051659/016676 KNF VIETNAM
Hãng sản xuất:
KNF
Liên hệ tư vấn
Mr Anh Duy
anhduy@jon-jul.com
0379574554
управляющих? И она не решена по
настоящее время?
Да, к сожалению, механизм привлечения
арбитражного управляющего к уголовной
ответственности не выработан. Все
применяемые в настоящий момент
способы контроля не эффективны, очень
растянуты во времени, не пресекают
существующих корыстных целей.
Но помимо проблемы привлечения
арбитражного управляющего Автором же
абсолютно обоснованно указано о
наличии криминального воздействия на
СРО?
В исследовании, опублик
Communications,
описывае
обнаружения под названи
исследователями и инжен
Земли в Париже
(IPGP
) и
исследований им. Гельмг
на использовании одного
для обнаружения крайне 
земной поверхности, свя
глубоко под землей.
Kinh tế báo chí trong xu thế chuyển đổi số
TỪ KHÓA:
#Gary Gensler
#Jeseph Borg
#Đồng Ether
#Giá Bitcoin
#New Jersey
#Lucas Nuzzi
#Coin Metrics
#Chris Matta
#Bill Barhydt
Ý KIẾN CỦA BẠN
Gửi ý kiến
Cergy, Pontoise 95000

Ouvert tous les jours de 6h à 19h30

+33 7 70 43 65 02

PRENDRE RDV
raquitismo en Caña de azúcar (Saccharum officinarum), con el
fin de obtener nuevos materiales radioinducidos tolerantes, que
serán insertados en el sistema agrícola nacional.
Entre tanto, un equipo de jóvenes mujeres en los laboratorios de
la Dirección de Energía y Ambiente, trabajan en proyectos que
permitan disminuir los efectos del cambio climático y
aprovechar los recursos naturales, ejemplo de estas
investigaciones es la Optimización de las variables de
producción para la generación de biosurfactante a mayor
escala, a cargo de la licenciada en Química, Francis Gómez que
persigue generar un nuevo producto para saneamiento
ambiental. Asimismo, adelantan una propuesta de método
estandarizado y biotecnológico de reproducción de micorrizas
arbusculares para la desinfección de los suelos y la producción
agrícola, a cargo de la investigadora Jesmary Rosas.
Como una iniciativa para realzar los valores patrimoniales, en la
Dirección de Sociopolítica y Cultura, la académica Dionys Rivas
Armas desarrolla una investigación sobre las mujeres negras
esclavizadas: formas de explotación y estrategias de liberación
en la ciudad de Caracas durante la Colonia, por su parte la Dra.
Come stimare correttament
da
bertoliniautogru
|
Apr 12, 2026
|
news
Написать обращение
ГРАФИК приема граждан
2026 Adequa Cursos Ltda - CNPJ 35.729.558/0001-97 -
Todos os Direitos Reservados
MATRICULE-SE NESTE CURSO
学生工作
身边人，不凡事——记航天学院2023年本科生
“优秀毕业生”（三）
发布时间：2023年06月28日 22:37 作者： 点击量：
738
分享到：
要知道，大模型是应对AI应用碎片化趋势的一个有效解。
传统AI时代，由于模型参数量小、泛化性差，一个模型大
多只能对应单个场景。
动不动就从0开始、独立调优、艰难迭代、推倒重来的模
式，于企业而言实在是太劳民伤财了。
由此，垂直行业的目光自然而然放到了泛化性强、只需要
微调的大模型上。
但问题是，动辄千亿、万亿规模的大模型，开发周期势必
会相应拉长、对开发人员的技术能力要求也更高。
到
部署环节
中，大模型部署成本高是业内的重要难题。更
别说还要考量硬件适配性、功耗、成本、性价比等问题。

▬▬▬▬▬▬

- JOB ITEM: Work out how many lines of the listing above include the word "Dirección". Report only the number.

- RESPONSE TO THIS TASK: 2